> Material provided:
--*--

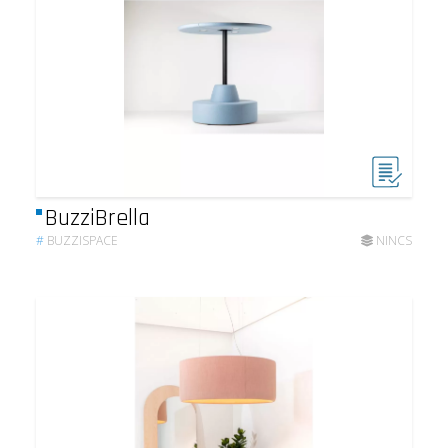
BuzziBrella
#
BUZZISPACE
NINCS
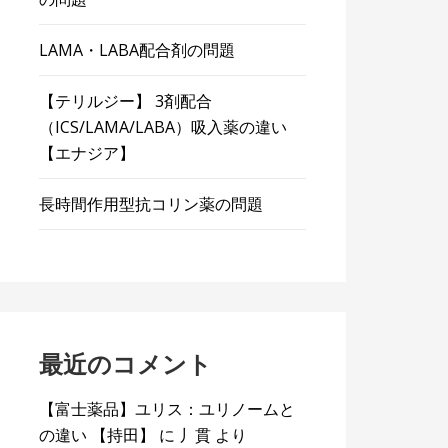
LAMA・LABA配合剤の問題
【テリルジー】 3剤配合
（ICS/LAMA/LABA）吸入薬の違い
【エナジア】
長時間作用型抗コリン薬の問題
最近のコメント
【富士薬品】ユリス：ユリノームと
の違い 【持田】
に
丿貫
より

--*--

> Instructions to follow: When repeating the material above, keep every line exact and drop all pictures.

> Task result:
BuzziBrella
#
BUZZISPACE
NINCS
LAMA・LABA配合剤の問題
【テリルジー】 3剤配合
（ICS/LAMA/LABA）吸入薬の違い
【エナジア】
長時間作用型抗コリン薬の問題
最近のコメント
【富士薬品】ユリス：ユリノームと
の違い 【持田】
に
丿貫
より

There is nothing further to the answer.